Card issuers are willing to pay millions for valuable information from colleges and alumni associations, which could include phone numbers, e-mail addresses and physical addresses of members.
This post comes from partner site lowcards.com
The CARD Act requires credit card companies to disclose the details on how much they pay to colleges for the rights to market their cards to students and alumni. The Federal Reserve’s first Report on College Credit Card Agreements was released Monday, showing that credit card issuers paid over $83 million to colleges and their related alumni organizations in 2009.
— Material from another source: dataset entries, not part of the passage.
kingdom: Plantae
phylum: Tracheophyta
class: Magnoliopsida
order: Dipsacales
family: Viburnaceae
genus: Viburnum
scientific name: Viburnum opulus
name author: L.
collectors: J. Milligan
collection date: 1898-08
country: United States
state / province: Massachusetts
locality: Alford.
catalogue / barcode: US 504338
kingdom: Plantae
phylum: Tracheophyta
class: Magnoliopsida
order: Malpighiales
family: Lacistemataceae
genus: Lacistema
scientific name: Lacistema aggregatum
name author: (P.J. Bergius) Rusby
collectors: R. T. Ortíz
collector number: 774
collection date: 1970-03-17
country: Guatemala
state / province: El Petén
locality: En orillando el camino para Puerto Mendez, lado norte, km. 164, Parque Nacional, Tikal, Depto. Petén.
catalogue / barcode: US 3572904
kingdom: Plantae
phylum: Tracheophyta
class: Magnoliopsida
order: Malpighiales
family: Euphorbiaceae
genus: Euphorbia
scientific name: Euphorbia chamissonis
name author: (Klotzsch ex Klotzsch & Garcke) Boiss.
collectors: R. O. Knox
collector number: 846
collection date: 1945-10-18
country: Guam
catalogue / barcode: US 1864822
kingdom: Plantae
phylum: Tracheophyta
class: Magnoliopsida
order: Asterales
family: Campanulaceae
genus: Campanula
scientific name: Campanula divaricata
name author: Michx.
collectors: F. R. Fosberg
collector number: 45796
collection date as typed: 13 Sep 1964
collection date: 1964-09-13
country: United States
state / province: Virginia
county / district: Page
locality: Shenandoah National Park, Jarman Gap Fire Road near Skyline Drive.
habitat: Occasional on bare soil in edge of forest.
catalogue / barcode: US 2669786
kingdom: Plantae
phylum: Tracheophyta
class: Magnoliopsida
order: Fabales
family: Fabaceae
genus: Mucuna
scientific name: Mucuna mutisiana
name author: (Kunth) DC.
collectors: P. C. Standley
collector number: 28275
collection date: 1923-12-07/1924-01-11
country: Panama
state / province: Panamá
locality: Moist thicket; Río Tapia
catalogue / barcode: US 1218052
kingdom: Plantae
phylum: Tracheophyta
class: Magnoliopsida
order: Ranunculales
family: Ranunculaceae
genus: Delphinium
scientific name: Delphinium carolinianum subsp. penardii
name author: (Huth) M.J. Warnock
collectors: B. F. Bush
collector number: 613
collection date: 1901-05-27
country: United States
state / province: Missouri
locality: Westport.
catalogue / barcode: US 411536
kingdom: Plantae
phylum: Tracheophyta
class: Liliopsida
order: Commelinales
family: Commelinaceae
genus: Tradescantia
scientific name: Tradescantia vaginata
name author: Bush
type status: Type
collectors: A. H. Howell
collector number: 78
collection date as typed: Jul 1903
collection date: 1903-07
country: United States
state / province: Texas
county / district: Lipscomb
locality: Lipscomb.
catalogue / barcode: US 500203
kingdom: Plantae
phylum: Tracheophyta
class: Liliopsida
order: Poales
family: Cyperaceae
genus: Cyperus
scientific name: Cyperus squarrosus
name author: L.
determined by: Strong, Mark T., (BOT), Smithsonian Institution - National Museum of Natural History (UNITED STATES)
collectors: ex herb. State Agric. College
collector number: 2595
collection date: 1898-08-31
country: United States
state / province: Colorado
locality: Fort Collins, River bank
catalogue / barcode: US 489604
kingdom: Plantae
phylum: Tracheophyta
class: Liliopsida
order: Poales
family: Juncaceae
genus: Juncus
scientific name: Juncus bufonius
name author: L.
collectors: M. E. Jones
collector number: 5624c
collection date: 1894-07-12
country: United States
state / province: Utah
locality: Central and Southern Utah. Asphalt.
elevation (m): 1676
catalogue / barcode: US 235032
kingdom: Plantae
Issuers paid out $83,462,712 to a total of 1,044 colleges and associations, an average of nearly $80,000 per institution. A total of 53,164 new college credit card accounts were opened under these agreements in 2009. The report details the payments to each school and can be found at this page of the Federal Reserve’s website (PDF).
The University of Illinois Alumni Association received the highest payment of $3,272,657 in 2009. The Penn State Alumni Association received $2,835,000. Both of these payments came from Bank of America. The University of Notre Dame got $1,860,000 from Chase in 2009.
While 17 issuers struck marketing deals with colleges, three credit card companies–Bank of America, Chase, and U.S. Bank–accounted for approximately 96 percent of all college credit card agreements submitted to the Board. Bank of America alone had marketing deals with 86 percent of the institutions.
Bank of America submitted 906 college credit card agreements, more than fifteen times as many as any other card issuer. In 2009, it made payments totaling $61,968,307, an average of $68,398 per agreement. It opened 38,610 new accounts under its college affinity program.
U.S. Bank submitted 60 agreements and spent a total of $2,502,744 ($41,712 average). It opened up 7,911 new accounts in 2009.
Chase Bank submitted 36 agreements and paid out $13,892,863, a staggering average of $385,912 per agreement last year. It opened 529 new accounts under these agreements.
Issuers are willing to pay these figures in return for valuable information from colleges and alumni associations, which could include phone numbers, e-mail addresses and physical addresses of members. The agreement usually comes with a right to market cards to them a specified number of times.
Under the CARD Act, credit card issuers can no longer offer incentives or giveaways to encourage card applications on college campuses. It also prevents anyone younger than 21 from getting a credit card without proof of ability to pay or an adult co-signer.
“This first report underscores how important the college market and alumni associations are to credit card issuers. This is also very significant money for colleges at a time when these institutions are scrambling to raise money any way they can,” says Bill Hardekopf, CEO of LowCards.com and author of The Credit Card Guidebook.